**THE PROBLEM:** For this exercise, output exactly the lines from the opening line of the listing through the line with "[(C_S_AXIS_TDATA_WIDTH == 0", skipping pictures.

**INPUT FOR THIS TASK:**
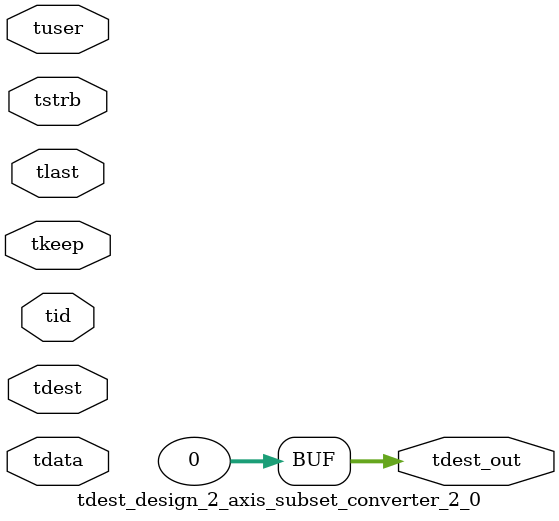
<source format=v>


`timescale 1ps/1ps

module tdest_design_2_axis_subset_converter_2_0 #
(
parameter C_S_AXIS_TDATA_WIDTH = 32,
parameter C_S_AXIS_TUSER_WIDTH = 0,
parameter C_S_AXIS_TID_WIDTH   = 0,
parameter C_S_AXIS_TDEST_WIDTH = 0,
parameter C_M_AXIS_TDEST_WIDTH = 32
)
(
input  [(C_S_AXIS_TDATA_WIDTH == 0 ? 1 : C_S_AXIS_TDATA_WIDTH)-1:0     ] tdata,
input  [(C_S_AXIS_TUSER_WIDTH == 0 ? 1 : C_S_AXIS_TUSER_WIDTH)-1:0     ] tuser,
input  [(C_S_AXIS_TID_WIDTH   == 0 ? 1 : C_S_AXIS_TID_WIDTH)-1:0       ] tid,
input  [(C_S_AXIS_TDEST_WIDTH == 0 ? 1 : C_S_AXIS_TDEST_WIDTH)-1:0     ] tdest,
input  [(C_S_AXIS_TDATA_WIDTH/8)-1:0 ] tkeep,
input  [(C_S_AXIS_TDATA_WIDTH/8)-1:0 ] tstrb,
input                                                                    tlast,
output [C_M_AXIS_TDEST_WIDTH-1:0] tdest_out
);

assign tdest_out = {1'b0};

endmodule


</source>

**RESULT OF THE EXERCISE:**
<source format=v>


`timescale 1ps/1ps

module tdest_design_2_axis_subset_converter_2_0 #
(
parameter C_S_AXIS_TDATA_WIDTH = 32,
parameter C_S_AXIS_TUSER_WIDTH = 0,
parameter C_S_AXIS_TID_WIDTH   = 0,
parameter C_S_AXIS_TDEST_WIDTH = 0,
parameter C_M_AXIS_TDEST_WIDTH = 32
)
(
input  [(C_S_AXIS_TDATA_WIDTH == 0 ? 1 : C_S_AXIS_TDATA_WIDTH)-1:0     ] tdata,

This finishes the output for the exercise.